Hope that makes sense, and sorry again since I do see my mistake in not making it more clear to whom my comment was toward.
The 'cough problem cough' part was how @vpn2024 chose to mention our name, which now he edited out from his post.
To be fair often times the actual throughput to various destinations is beyond the providers control but then i've also seen 10Gbit dedis sold by providers where the uplink for the whole operation was just be a single 2Gbit line and there was zero chance the client would be able to push 10Gbit to any kind of external destination and yet they felt that this is fine because the server had a 10Gbit card...
Borderline bait and switch in my opinion.
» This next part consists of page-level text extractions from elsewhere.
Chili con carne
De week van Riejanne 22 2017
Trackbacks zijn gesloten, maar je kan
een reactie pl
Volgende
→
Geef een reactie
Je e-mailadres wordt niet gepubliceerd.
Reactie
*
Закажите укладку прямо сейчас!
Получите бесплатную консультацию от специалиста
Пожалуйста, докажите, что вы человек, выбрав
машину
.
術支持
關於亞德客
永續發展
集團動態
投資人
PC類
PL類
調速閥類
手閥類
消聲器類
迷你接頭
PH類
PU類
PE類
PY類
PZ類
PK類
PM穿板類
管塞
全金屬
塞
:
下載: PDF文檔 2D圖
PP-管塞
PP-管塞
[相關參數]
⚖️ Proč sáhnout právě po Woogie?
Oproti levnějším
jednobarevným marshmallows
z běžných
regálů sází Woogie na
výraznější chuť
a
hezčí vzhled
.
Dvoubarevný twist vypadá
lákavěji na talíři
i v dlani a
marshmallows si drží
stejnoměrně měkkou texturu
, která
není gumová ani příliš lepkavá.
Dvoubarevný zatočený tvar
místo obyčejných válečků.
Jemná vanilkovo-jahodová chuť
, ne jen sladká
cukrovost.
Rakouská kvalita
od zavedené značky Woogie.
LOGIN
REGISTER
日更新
Get sucked in by the cheap line that's oversold to the point you could as well not have the feature at all or switch to some more expensive product. On one side that's just how shared products work (at least i can't imagine the provider would have dared to claim the 10Gbit to be dedicated) but on the other hand there's a fine line between nature of the product class and false advertising/unfair business practices.
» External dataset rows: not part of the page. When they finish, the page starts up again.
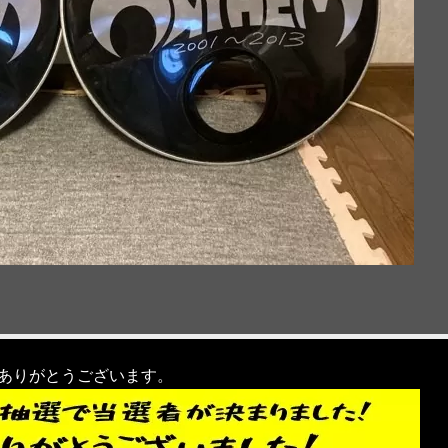
ありがとうございます。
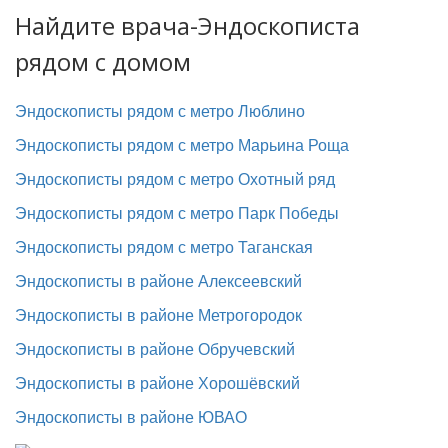
Найдите врача-Эндоскописта
рядом с домом
Эндоскописты рядом с метро Люблино
Эндоскописты рядом с метро Марьина Роща
Эндоскописты рядом с метро Охотный ряд
Эндоскописты рядом с метро Парк Победы
Эндоскописты рядом с метро Таганская
Эндоскописты в районе Алексеевский
Эндоскописты в районе Метрогородок
Эндоскописты в районе Обручевский
Эндоскописты в районе Хорошёвский
Эндоскописты в районе ЮВАО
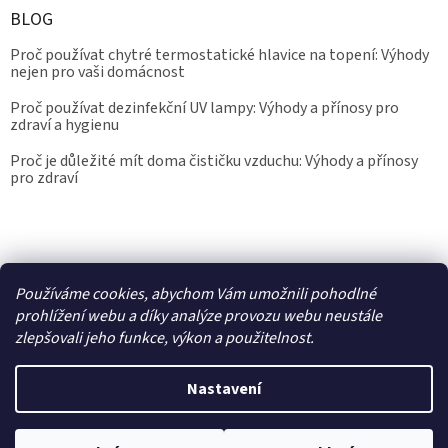
BLOG
Proč používat chytré termostatické hlavice na topení: Výhody
nejen pro vaši domácnost
Proč používat dezinfekční UV lampy: Výhody a přínosy pro
zdraví a hygienu
Proč je důležité mít doma čističku vzduchu: Výhody a přínosy
pro zdraví
Kalibrace.info
meteostanice.cz
Používáme cookies, abychom Vám umožnili pohodlné
prohlížení webu a díky analýze provozu webu neustále
zlepšovali jeho funkce, výkon a použitelnost.
Vytvořil Shoptet
Nastavení
Copyright 2026
Epřístroje.cz
. Všechna práva vyhrazena.
Upravit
I see. If that's the case i obviously also apologize for the grumpy comeback. I've deleted my tirade. In my defense, i just woke up and didn't have any coffee yet.
Also, even if the CPU cores are dedicated, the memory bandwidth is still shared in-between the VM's.
There is a chance when abusing the shit out of most cores, you going to run into memory bandwidth issues, which will reduce your performance even further.
Not to mention the already lost performance when the Host Node gets loaded.
Used in the past for high CPU web scraping.
Felt oversold.
Another problem was their "anti-ddos".
I needed to connect to many proxies, and after 10 seconds, they disabled the network on VPS. Also, sometimes made a lot of connections to remote database and they "turned off" this remote IP.
Had to contact support everytime and they manually removed blocks. Finally dropped these servers and went to arm from another German provider.
Realisticly you have to agree with the provider in this scenerio, if a deal sounds too good to be true it is and you should talk to support about any questions, its almost obvious that the cpu cores wouldnt be pinned to the vms at this pricepoint, dedicated cpu cores is something debated against many providers still, I would classify dedicated cores as the vm having access to host passthrough cpu mode to allow full access to dedicated performence, maybe even cpu topology but thats a little much, anyway thanks for coming to my ted talk.